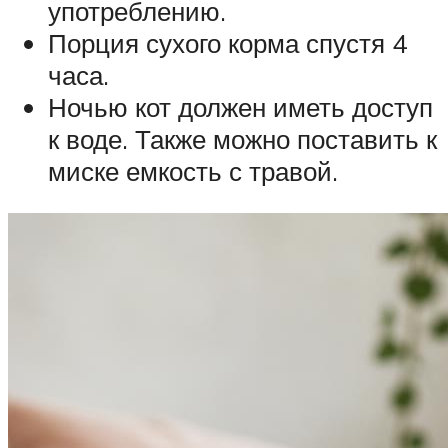
употреблению.
Порция сухого корма спустя 4
часа.
Ночью кот должен иметь доступ
к воде. Также можно поставить к
миске емкость с травой.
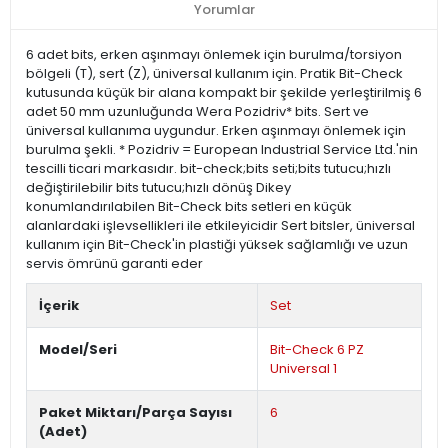
Yorumlar
6 adet bits, erken aşınmayı önlemek için burulma/torsiyon
bölgeli (T), sert (Z), üniversal kullanım için. Pratik Bit-Check
kutusunda küçük bir alana kompakt bir şekilde yerleştirilmiş 6
adet 50 mm uzunluğunda Wera Pozidriv* bits. Sert ve
üniversal kullanıma uygundur. Erken aşınmayı önlemek için
burulma şekli. * Pozidriv = European Industrial Service Ltd.'nin
tescilli ticari markasıdır. bit-check;bits seti;bits tutucu;hızlı
değiştirilebilir bits tutucu;hızlı dönüş Dikey
konumlandırılabilen Bit-Check bits setleri en küçük
alanlardaki işlevsellikleri ile etkileyicidir Sert bitsler, üniversal
kullanım için Bit-Check'in plastiği yüksek sağlamlığı ve uzun
servis ömrünü garanti eder
İçerik
Set
Model/Seri
Bit-Check 6 PZ
Universal 1
Paket Miktarı/Parça Sayısı
6
(Adet)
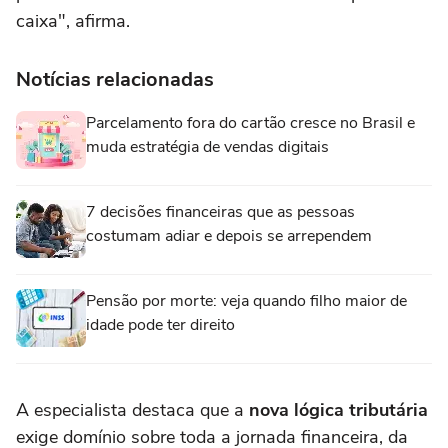
caixa", afirma.
Notícias relacionadas
Parcelamento fora do cartão cresce no Brasil e
muda estratégia de vendas digitais
7 decisões financeiras que as pessoas
costumam adiar e depois se arrependem
Pensão por morte: veja quando filho maior de
idade pode ter direito
A especialista destaca que a
nova lógica tributária
exige domínio sobre toda a jornada financeira, da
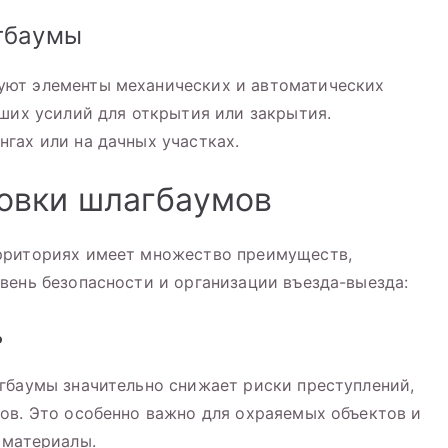
гбаумы
уют элементы механических и автоматических
ьших усилий для открытия или закрытия.
гах или на дачных участках.
овки шлагбаумов
рриториях имеет множество преимуществ,
вень безопасности и организации въезда-выезда:
ь
гбаумы значительно снижает риски преступлений,
ов. Это особенно важно для охраяемых объектов и
 материалы.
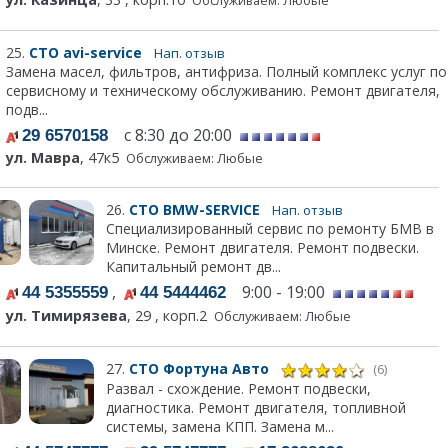
Обслуживаем: Любые
25.
СТО avi-service
Нап. отзыв
Замена масел, фильтров, антифриза. Полный комплекс услуг по
сервисному и техническому обслуживанию. Ремонт двигателя,
подв...
с 8:30 до 20:00
29 6570158
ул. Мавра
, 47к5
Обслуживаем: Любые
26.
СТО BMW-SERVICE
Нап. отзыв
Специализированный сервис по ремонту БМВ в
Минске. Ремонт двигателя. Ремонт подвески.
Капитальный ремонт дв...
,
9:00 - 19:00
44 5355559
44 5444462
ул. Тимирязева
, 29 , корп.2
Обслуживаем: Любые
27.
СТО Фортуна Авто
(6)
Развал - схождение. Ремонт подвески,
диагностика. Ремонт двигателя, топливной
системы, замена КПП. Замена м...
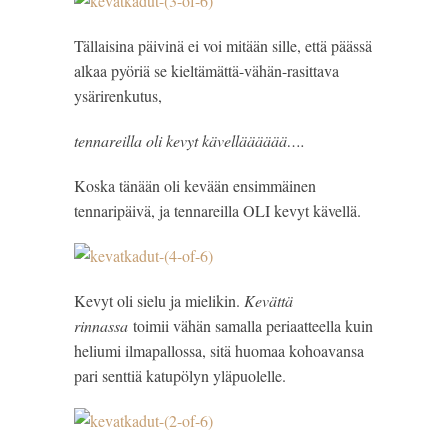
Tällaisina päivinä ei voi mitään sille, että päässä
alkaa pyöriä se kieltämättä-vähän-rasittava
ysärirenkutus,
tennareilla oli kevyt kävellääääää….
Koska tänään oli kevään ensimmäinen
tennaripäivä, ja tennareilla OLI kevyt kävellä.
Kevyt oli sielu ja mielikin.
Kevättä
rinnassa
toimii vähän samalla periaatteella kuin
heliumi ilmapallossa, sitä huomaa kohoavansa
pari senttiä katupölyn yläpuolelle.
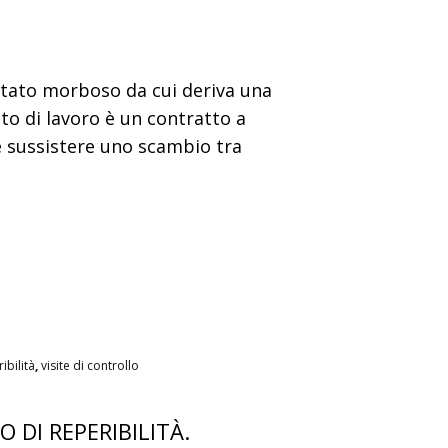
stato morboso da cui deriva una
tto di lavoro è un contratto a
ve sussistere uno scambio tra
ibilità
,
visite di controllo
 DI REPERIBILITÀ.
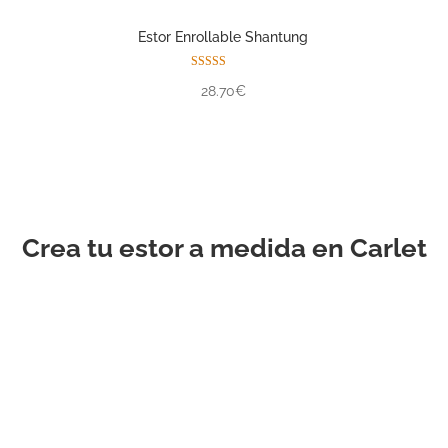
Estor Enrollable Shantung
Valorado con
28.70€
5.00
de 5
Crea tu estor a medida en Carlet
ESTOR
ENROLLABLE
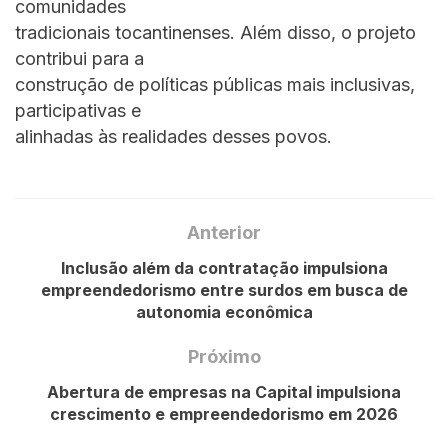
comunidades
tradicionais tocantinenses. Além disso, o projeto
contribui para a
construção de políticas públicas mais inclusivas,
participativas e
alinhadas às realidades desses povos.
Anterior
Inclusão além da contratação impulsiona
empreendedorismo entre surdos em busca de
autonomia econômica
Próximo
Abertura de empresas na Capital impulsiona
crescimento e empreendedorismo em 2026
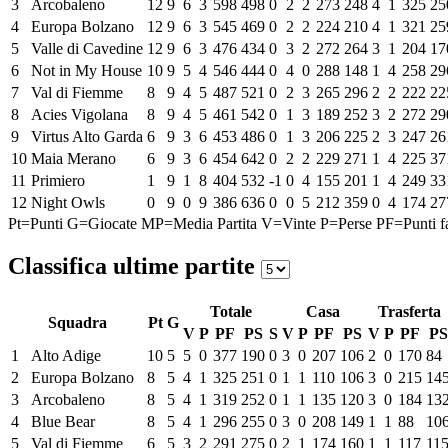
3
Arcobaleno
12
9
6
3
598
498
0
2
2
273
248
4
1
325
25
4
Europa Bolzano
12
9
6
3
545
469
0
2
2
224
210
4
1
321
25
5
Valle di Cavedine
12
9
6
3
476
434
0
3
2
272
264
3
1
204
17
6
Not in My House
10
9
5
4
546
444
0
4
0
288
148
1
4
258
29
7
Val di Fiemme
8
9
4
5
487
521
0
2
3
265
296
2
2
222
22
8
Acies Vigolana
8
9
4
5
461
542
0
1
3
189
252
3
2
272
29
9
Virtus Alto Garda
6
9
3
6
453
486
0
1
3
206
225
2
3
247
26
10
Maia Merano
6
9
3
6
454
642
0
2
2
229
271
1
4
225
37
11
Primiero
1
9
1
8
404
532
-1
0
4
155
201
1
4
249
33
12
Night Owls
0
9
0
9
386
636
0
0
5
212
359
0
4
174
27
Pt=Punti
G=Giocate
MP=Media Partita
V=Vinte
P=Perse
PF=Punti fa
Classifica ultime partite
Totale
Casa
Trasferta
Squadra
Pt
G
V
P
PF
PS
S
V
P
PF
PS
V
P
PF
PS
1
Alto Adige
10
5
5
0
377
190
0
3
0
207
106
2
0
170
84
2
Europa Bolzano
8
5
4
1
325
251
0
1
1
110
106
3
0
215
14
3
Arcobaleno
8
5
4
1
319
252
0
1
1
135
120
3
0
184
13
4
Blue Bear
8
5
4
1
296
255
0
3
0
208
149
1
1
88
10
5
Val di Fiemme
6
5
3
2
291
275
0
2
1
174
160
1
1
117
11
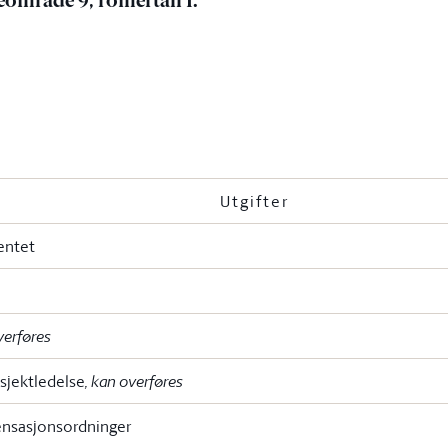
område 9, romertall I.
Utgifter
entet
verføres
sjektledelse
, kan overføres
pensasjonsordninger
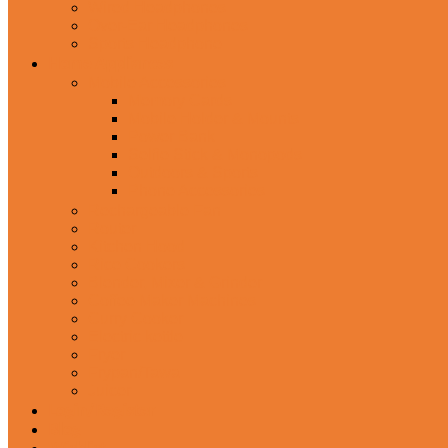
Wired Headphones
Over-Ear Headphones
Sports Headphone
Home Appliances
Mobile Accessories
Memory Cards
Mobile Holder & Mounts
Power Bank
Selfie Stick & Monopods
Outdoors & Sports
Phone Accessories
Rechargeable Fan
Router
Kitchen Hood
Rice Cookers
Blender, Mixer & Grinder
Coffee Maker Machines
Curry Cooker
Electric kettle
Fryer
Frypan/Tawa
Juicer
Login/Register
Blog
———
TASK TO CARRY OUT | Tally the lines of the records that contain the string "Accessories", treating uppercase and lowercase as distinct, and give only the number.

SOLUTION TO THE PROBLEM | 2